Омут
Шрифт:
Арифметика звучала убийственно, но Таня была не из тех, кто легко уступает. Поединок кончился вмешательством учительницы. Оценившая девочку по способностям и заслугам, она сама пришла к Пряхиным и заверила Василия Поликарповича, что дочь его будет отличницей и ему не придется платить за обучение. Польщенный отец сдался, и учительница тут же присела к столику, чтобы собственноручно написать прошение о допущении Татьяны Пряхиной к вступительным экзаменам в женскую имени государыни-императрицы Екатерины Великой гимназию.
Экзамены прошли, как в
Сначала диктант и пятерка. Потом беседа с неторопливым священником, который остался очень доволен тем, что девочка подробно рассказала историю «введения во храм» и знала не только обычные молитвы «Верую» и «Живый в помощи», но и особую великопостную. Чуть было не погубила все усилия пожилая и неприветливая преподавательница математики — Таня не смогла объяснить слова «анализ». Но и здесь кончилось благополучно…
Так сбылась главная мечта-надежда, и жизнь заметно изменилась. Появились новые подруги и знакомые, новые книги и новые интересы.
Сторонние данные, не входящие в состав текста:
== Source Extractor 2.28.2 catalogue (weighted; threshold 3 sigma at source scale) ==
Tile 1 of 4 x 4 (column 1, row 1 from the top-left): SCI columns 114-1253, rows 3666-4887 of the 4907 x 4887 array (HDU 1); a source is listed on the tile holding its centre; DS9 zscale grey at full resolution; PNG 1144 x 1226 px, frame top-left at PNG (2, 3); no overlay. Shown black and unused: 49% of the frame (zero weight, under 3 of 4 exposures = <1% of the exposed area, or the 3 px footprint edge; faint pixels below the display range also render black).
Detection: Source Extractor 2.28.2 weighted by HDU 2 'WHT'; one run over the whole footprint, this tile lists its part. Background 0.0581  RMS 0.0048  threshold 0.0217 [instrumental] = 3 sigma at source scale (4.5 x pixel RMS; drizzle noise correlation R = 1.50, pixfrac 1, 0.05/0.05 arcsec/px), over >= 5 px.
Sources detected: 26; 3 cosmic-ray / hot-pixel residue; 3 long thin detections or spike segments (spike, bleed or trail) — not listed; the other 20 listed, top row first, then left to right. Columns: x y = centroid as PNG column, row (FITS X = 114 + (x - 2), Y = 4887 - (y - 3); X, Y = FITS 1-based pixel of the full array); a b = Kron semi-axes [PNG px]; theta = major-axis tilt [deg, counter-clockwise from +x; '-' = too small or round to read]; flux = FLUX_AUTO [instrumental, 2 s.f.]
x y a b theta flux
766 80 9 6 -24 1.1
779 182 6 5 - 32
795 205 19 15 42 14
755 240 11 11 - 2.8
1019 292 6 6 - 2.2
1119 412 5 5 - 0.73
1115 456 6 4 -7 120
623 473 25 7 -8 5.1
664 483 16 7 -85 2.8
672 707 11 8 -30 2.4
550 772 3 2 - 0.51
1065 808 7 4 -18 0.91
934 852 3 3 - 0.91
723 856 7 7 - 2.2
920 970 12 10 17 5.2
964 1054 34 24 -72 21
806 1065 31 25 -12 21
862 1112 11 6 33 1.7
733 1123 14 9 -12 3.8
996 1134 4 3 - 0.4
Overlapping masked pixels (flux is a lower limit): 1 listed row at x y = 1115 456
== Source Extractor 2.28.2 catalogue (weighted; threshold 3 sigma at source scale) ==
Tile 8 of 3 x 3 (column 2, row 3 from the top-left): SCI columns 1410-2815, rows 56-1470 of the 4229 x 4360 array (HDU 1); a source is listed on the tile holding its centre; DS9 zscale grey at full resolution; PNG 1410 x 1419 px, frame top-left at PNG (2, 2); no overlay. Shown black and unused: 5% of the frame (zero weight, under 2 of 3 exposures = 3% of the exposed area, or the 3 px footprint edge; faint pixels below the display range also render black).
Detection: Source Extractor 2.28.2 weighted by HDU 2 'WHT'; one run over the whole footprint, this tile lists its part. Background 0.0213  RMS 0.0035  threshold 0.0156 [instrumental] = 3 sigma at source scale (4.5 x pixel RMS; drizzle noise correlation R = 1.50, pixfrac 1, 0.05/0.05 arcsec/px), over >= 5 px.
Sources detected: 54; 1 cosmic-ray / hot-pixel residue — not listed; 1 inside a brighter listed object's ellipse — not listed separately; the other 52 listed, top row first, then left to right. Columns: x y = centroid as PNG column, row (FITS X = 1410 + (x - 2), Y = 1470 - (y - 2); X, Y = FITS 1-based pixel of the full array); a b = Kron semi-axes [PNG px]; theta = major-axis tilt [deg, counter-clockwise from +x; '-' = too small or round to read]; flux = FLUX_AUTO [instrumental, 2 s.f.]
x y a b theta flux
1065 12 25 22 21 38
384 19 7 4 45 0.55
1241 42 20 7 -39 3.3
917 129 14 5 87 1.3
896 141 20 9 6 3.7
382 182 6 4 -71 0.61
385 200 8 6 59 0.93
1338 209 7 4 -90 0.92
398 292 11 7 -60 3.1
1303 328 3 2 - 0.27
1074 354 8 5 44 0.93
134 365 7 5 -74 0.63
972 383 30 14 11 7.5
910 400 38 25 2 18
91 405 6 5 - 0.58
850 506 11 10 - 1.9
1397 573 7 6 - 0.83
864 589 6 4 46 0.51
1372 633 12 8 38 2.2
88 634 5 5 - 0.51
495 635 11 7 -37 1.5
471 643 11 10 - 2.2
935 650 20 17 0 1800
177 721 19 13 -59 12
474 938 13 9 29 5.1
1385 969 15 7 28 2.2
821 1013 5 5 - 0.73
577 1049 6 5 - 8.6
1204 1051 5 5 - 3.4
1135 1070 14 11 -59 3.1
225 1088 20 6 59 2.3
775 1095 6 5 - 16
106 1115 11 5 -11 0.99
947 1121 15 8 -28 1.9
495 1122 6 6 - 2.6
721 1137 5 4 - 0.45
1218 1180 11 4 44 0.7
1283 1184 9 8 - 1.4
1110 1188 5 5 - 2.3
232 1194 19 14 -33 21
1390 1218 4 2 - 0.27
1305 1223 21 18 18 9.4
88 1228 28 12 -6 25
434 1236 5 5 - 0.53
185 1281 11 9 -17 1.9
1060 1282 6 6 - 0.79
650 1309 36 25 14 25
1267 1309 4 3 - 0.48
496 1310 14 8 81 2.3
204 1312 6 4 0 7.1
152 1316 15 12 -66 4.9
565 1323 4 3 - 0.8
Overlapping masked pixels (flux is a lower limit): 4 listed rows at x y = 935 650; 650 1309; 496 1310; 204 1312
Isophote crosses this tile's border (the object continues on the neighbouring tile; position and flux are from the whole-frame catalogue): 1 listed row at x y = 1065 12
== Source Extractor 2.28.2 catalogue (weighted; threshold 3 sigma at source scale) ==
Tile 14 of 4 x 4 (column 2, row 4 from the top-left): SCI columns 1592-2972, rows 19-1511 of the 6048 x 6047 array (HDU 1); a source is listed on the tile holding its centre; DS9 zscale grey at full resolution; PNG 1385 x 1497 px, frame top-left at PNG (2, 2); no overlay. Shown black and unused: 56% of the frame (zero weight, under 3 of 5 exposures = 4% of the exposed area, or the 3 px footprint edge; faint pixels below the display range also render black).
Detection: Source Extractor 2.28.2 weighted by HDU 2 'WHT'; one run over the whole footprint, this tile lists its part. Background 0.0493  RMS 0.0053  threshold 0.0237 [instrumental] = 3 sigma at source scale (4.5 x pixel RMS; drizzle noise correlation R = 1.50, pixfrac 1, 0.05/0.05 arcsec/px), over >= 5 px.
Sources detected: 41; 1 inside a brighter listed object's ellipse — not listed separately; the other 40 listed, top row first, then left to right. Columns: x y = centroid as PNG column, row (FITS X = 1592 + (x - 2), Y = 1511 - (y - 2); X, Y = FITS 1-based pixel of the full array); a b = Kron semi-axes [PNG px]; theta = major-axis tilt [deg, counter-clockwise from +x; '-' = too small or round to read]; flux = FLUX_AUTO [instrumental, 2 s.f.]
Тем временем улучшилось и положение семьи, быт стал более терпимым, менее унизительным. Окрыленная успехами и новыми возможностями, Таня почти не обратила внимания на сараевские события. Уже сто лет, с восемьсот двенадцатого года, войны происходили на окраинах империи, и тех, кто сам не сражался, затрагивали мало.
Первые осложнения внес Максим, объявивший, что пойдет на войну добровольцем. Это удивило всех. За последние годы Максим вырос в мастерового, из тех, кто не только свой хлеб своими руками зарабатывает, но и помимо хлеба кое-что. Справил он костюм-тройку, сапоги хромовые, в кармане жилетки появились часы на цепочке американского золота. И в то же время открыто и резко осуждал царя и министров, говорил малопонятные слова о буржуазии и эксплуатации.
Тут с Таней они во мнениях расходились резко. Максима действительность все больше не устраивала, Татьяна же стремилась занять в ней свое, достойное место.
— Лучших людей самодержавие в застенках томит, — утверждал Максим с жаром.
А ей не верилось, что в тюрьму могут посадить хорошего человека.
— За что же лучших людей держать в застенках? — возражала Татьяна.
— Дура! — кипятился вспыльчивый брат. — За то, что они народу добра хотят. Чтоб мы с тобой, как люди, жили.
— Если мы будем честно трудиться, мы и будем жить, как люди. Вот ты же купил костюм, которого отец никогда не носил!
— А горбил сколько?
— Перестань, пожалуйста! Разве Иван Фаддеевич, — так звали мастера, учителя Максима, — меньше твоего работает? А ты нахватался каких-то слов — «эксплуататор», «буржуй»…
— Эти слова не простые, корень в них.
— Что ж за корень?
— Корень в том, что все богатства нечестным путем наживаются. Один живет, другой на него работает. Хозяин ест, а кухарка ему готовит!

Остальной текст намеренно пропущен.